Attacked:)
Comment
I had a psychic attack yesterday that I was aware of for the first time. My youngest daughter has been coming home from school for the last couple of days and throwing really intense tantrums about the littlest things.
Later I was asking her what has been going on, what she is noticing when this happens, and I told her next time to see if she could remember to feel in her body. Not long afterwards I was feeling nauseous and later got this really bad headache. It persisted and I remembered I had seen this article again recently. I was not able to read it until after swim lessons, soccer tryouts, dinner and bedtime so by this time I had been feeling it for over 4 hours! Finally, when the kids went to bed I reread the article and had time to work with several things that you shared. I felt so much going on that I was able to work with and process that I am grateful for the experience.
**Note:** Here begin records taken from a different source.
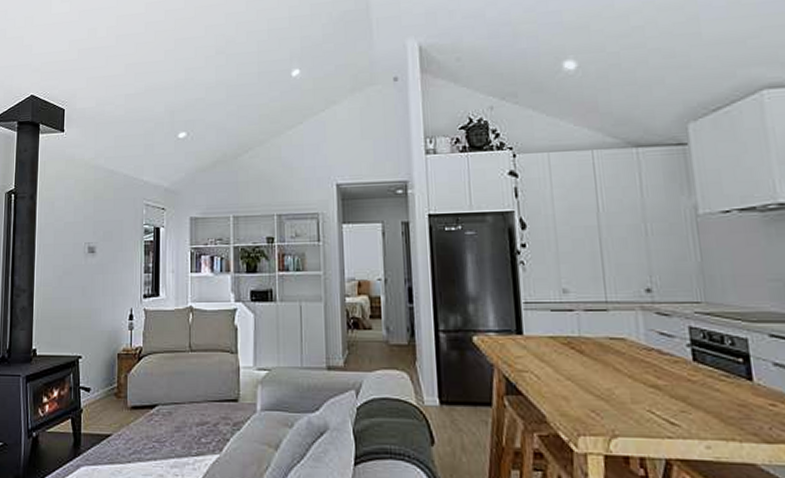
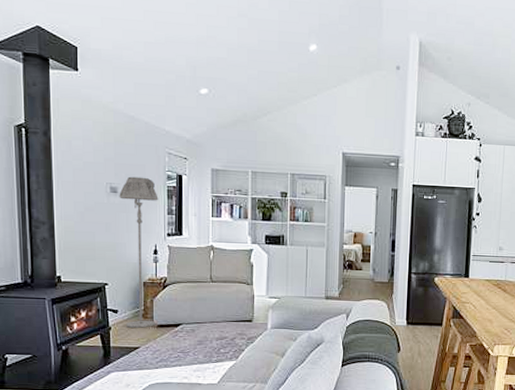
floor lamp: none [96,233,135,410] -> present [119,176,159,328]

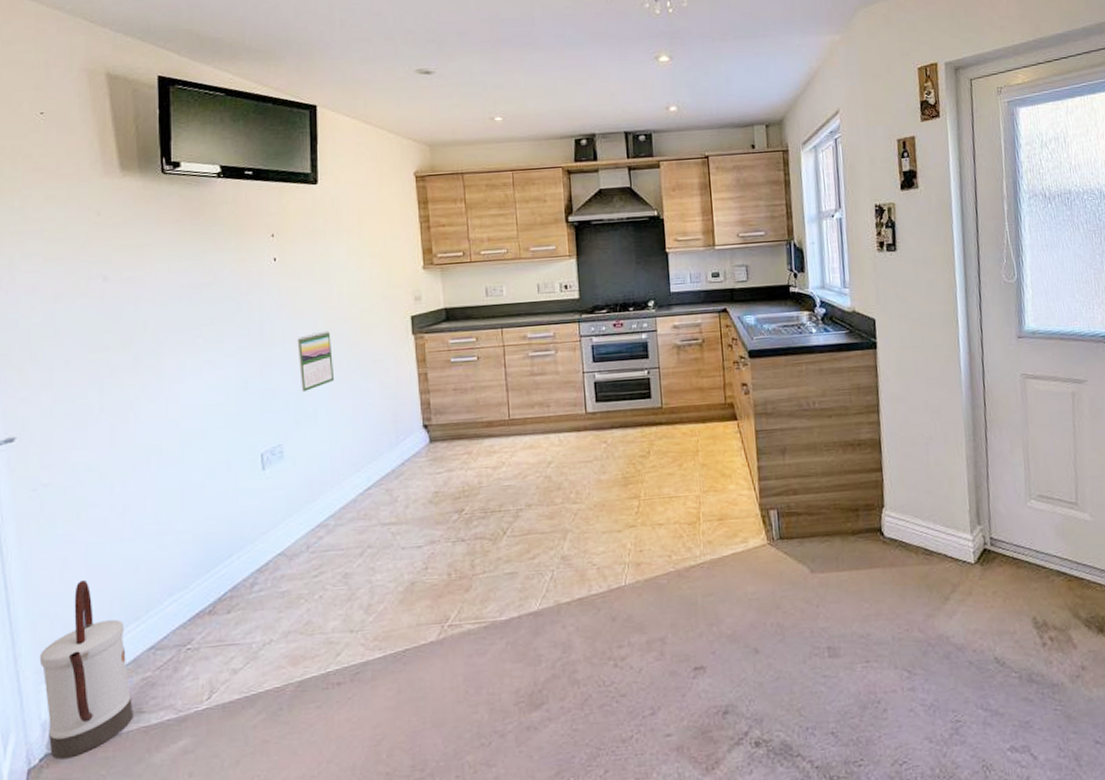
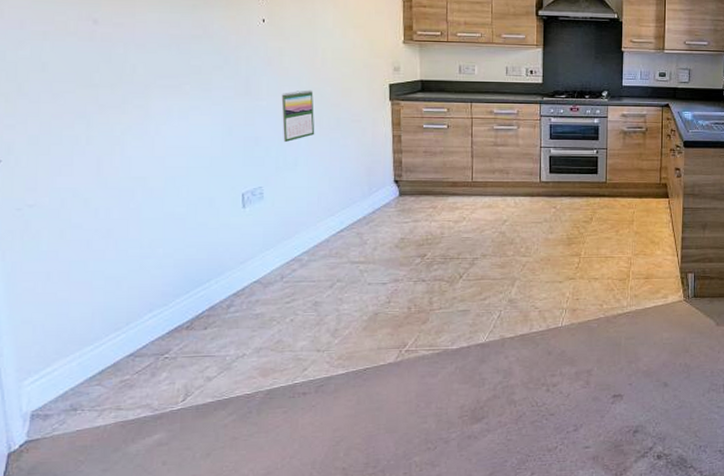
watering can: present [39,579,134,760] -> none [21,292,112,446]

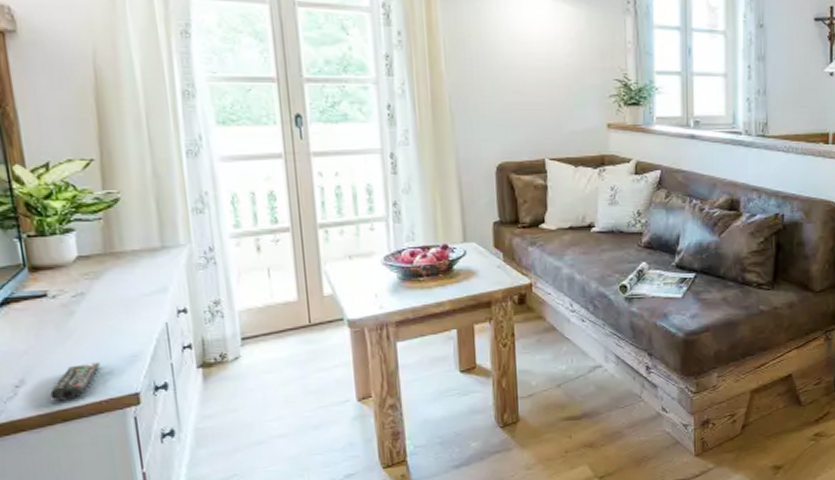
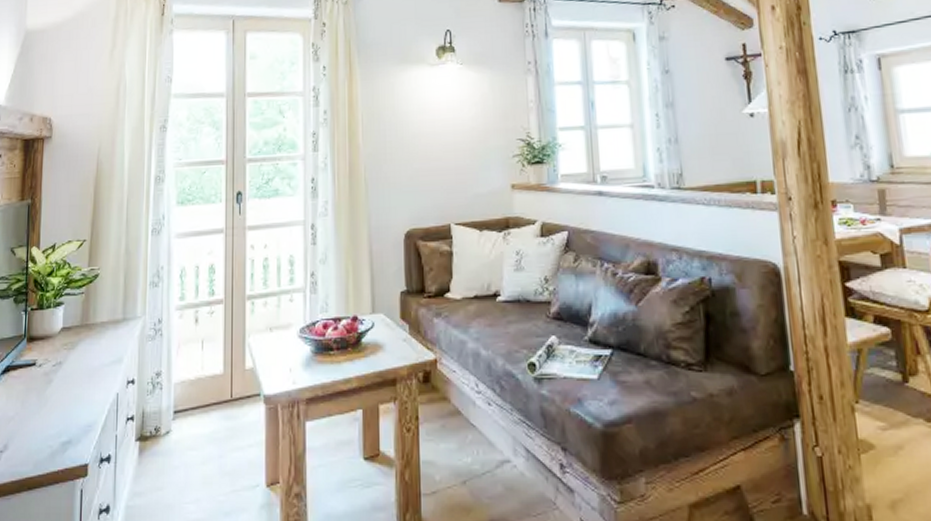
remote control: present [50,362,100,401] -> none [23,431,63,468]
When reading about cutting the energetic ties I was resistant. I felt it was connected to my daughter and the part where you said "my mother's consciousness might suffer from the removal of the bridge," the energy work I have done that says you naturally have this connection with your kids and an idea that maybe I somehow could help process it and it would help her too (I would choose to suffer rather than her) kept me from doing this part. After sitting with this today I see this is all just my own fear and attachment. I am wondering though wouldn't the cord just reattach between us rather quickly anyway or do both parties have to need something from it? Is it EVER helpful or ok to have an energetic connection to you kids or anyone else?